● **ESTRATTO DOCUMENTO**
In Trentino, genitori ed insegnanti si incontrano e si confrontano su smartphone. È il caso di due scuole provinciali dell’infanzia, a Cogolo di Peio e di Povo di Trento, dove si sta sperimentando l’applicazione mobile “Un giorno a scuola“.
Pensata dall’Ufficio innovazione e informatica e dall’Ufficio infanzia della provincia autonoma di Trento, l’App ha incassato da subito il giudizio favorevole da parte dell’utenza. Un luogo virtuale dove comunicare efficacemente, dove il genitore è coinvolto in maniera attiva e dove si moltiplicano le occasioni informali di incontro, dialogo e condivisione di intenti.
In particolare, con l’applicazione gli insegnanti possono:
- verificare le presenze dei bambini in una o più sezioni durante le varie fasi della giornata;
- ricevere informazioni dai genitori sulla presenza dei bambini a scuola e sul loro ritiro;
- ricevere comunicazioni dai genitori sui bambini;
- inviare ai genitori comunicazioni generiche relative a tutta la sezione/scuola;
- inviare ai genitori comunicazioni personali relative ai loro figli;
- contattare i genitori;
- verificare l’elenco delle persone delegate al ritiro dei bambini;
- verificare la composizione giornaliera dei bus scolastici.

● **ELENCO FORNITO**
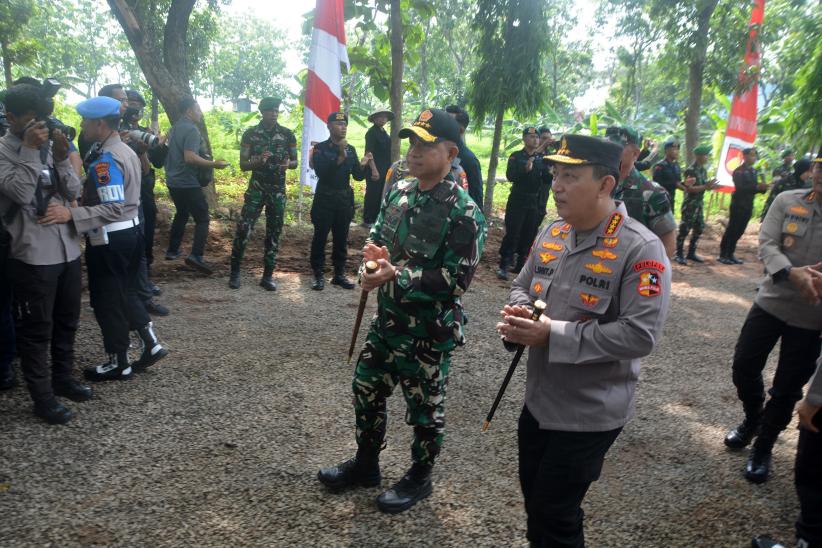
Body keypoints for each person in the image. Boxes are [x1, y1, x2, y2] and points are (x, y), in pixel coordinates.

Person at [497, 134, 671, 546]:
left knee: (554, 513)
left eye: (571, 176)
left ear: (606, 185)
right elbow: (521, 286)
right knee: (537, 503)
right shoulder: (554, 232)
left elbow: (639, 334)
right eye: (556, 173)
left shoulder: (640, 249)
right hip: (539, 400)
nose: (556, 184)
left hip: (589, 413)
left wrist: (550, 333)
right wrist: (524, 313)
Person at [317, 108, 486, 514]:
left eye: (425, 145)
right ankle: (366, 464)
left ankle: (418, 477)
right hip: (388, 322)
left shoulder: (464, 213)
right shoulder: (400, 191)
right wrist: (369, 268)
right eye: (411, 142)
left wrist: (397, 276)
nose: (413, 151)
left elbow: (455, 281)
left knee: (424, 410)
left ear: (449, 152)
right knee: (366, 388)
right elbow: (376, 240)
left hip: (428, 332)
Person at [723, 154, 822, 484]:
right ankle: (753, 419)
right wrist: (791, 273)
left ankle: (763, 446)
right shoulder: (787, 200)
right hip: (772, 301)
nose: (821, 174)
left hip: (813, 316)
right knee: (744, 365)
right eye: (820, 167)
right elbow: (767, 243)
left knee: (787, 387)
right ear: (813, 170)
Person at [0, 83, 90, 423]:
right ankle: (42, 398)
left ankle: (63, 379)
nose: (41, 127)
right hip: (32, 253)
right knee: (37, 328)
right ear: (11, 118)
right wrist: (28, 150)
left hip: (66, 246)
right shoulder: (4, 151)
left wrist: (62, 157)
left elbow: (72, 190)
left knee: (68, 320)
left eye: (44, 119)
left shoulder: (49, 146)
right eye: (32, 120)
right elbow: (21, 193)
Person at [68, 96, 168, 381]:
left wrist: (72, 216)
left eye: (86, 121)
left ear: (99, 123)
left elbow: (112, 207)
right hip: (131, 231)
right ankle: (150, 343)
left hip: (111, 238)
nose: (83, 126)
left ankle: (118, 361)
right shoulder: (125, 150)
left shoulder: (106, 159)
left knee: (106, 298)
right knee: (127, 292)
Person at [228, 97, 297, 291]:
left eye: (276, 110)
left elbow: (294, 162)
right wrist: (258, 162)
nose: (274, 114)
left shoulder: (287, 134)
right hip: (256, 190)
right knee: (243, 230)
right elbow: (243, 165)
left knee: (273, 233)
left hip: (277, 192)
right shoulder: (250, 134)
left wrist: (286, 165)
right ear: (262, 112)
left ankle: (267, 276)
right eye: (270, 110)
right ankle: (234, 273)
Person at [164, 96, 229, 275]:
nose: (200, 113)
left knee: (182, 213)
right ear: (189, 111)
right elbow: (190, 157)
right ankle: (196, 255)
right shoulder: (191, 130)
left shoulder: (174, 128)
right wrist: (214, 164)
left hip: (172, 181)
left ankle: (172, 250)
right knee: (203, 218)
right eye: (198, 109)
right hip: (187, 182)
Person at [308, 111, 371, 291]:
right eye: (338, 124)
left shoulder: (351, 149)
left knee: (341, 238)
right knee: (320, 237)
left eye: (345, 124)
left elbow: (358, 176)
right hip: (325, 199)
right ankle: (318, 274)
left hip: (343, 200)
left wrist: (364, 164)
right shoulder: (320, 148)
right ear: (329, 126)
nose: (343, 127)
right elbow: (321, 173)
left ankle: (339, 274)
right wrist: (340, 157)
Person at [121, 89, 169, 316]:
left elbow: (158, 163)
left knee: (146, 235)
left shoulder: (143, 133)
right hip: (123, 196)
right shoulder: (114, 132)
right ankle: (129, 291)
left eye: (138, 105)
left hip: (145, 192)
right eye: (130, 103)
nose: (134, 108)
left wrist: (157, 143)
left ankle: (145, 280)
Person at [605, 125, 677, 257]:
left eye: (618, 147)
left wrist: (649, 276)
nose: (611, 152)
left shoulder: (651, 192)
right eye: (607, 146)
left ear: (636, 153)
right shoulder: (596, 185)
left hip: (635, 270)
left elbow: (668, 245)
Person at [497, 127, 549, 280]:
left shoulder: (542, 159)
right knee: (513, 233)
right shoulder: (516, 156)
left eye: (536, 137)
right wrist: (524, 170)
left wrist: (551, 173)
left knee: (529, 233)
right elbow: (510, 176)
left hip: (534, 200)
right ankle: (504, 265)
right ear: (524, 139)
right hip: (518, 199)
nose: (535, 139)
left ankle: (521, 266)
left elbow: (546, 179)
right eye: (531, 136)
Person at [718, 147, 769, 264]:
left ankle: (731, 253)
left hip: (748, 204)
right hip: (738, 204)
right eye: (751, 155)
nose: (753, 158)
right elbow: (740, 188)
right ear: (744, 157)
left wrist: (763, 189)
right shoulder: (738, 171)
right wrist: (757, 187)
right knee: (732, 229)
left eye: (755, 155)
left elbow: (754, 188)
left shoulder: (754, 171)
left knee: (740, 230)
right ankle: (723, 254)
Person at [674, 144, 717, 265]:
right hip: (690, 204)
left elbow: (704, 186)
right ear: (698, 156)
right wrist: (705, 186)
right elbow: (689, 189)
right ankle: (679, 254)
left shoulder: (703, 170)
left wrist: (710, 186)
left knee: (699, 228)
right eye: (705, 155)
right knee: (684, 229)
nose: (707, 157)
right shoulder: (690, 170)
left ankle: (691, 253)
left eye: (707, 155)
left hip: (699, 203)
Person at [445, 104, 483, 210]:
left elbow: (476, 198)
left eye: (447, 122)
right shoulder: (438, 152)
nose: (441, 125)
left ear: (461, 130)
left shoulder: (469, 160)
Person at [362, 109, 392, 226]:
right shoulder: (371, 133)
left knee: (380, 192)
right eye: (380, 117)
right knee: (372, 193)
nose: (383, 119)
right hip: (374, 167)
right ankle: (368, 219)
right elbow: (368, 152)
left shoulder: (384, 132)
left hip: (385, 167)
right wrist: (374, 170)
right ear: (374, 119)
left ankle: (375, 218)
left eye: (385, 117)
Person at [534, 127, 556, 229]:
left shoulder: (551, 156)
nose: (546, 141)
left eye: (548, 139)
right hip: (527, 198)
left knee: (533, 229)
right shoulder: (530, 152)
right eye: (543, 138)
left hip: (542, 197)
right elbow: (531, 159)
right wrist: (543, 145)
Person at [652, 139, 683, 205]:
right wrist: (674, 184)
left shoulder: (676, 166)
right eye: (674, 149)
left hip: (671, 200)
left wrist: (686, 184)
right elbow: (656, 184)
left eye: (678, 149)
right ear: (667, 151)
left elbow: (678, 182)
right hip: (660, 201)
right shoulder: (660, 166)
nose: (677, 152)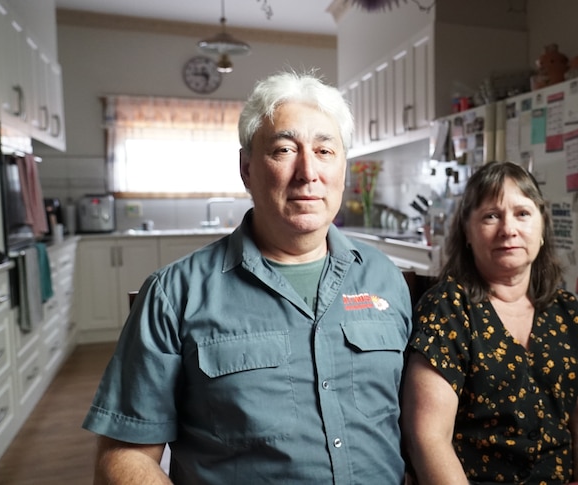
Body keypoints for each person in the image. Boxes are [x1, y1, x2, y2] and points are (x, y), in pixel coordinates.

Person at [82, 71, 413, 484]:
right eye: (284, 149)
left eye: (325, 150)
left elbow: (420, 430)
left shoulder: (386, 280)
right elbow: (124, 457)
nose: (308, 171)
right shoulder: (173, 295)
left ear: (343, 166)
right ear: (247, 169)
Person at [402, 161, 578, 484]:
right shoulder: (447, 310)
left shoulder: (567, 312)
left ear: (542, 226)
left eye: (522, 213)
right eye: (491, 216)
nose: (508, 229)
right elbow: (429, 438)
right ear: (467, 232)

● **DESCRIZIONE ATTIVITÀ**
Secondo l'estratto del documento, quali uffici hanno ideato l'applicazione "Un giorno a scuola"?

● **SOLUZIONE SCRITTA**
L'Ufficio innovazione e informatica e l'Ufficio infanzia della provincia autonoma di Trento.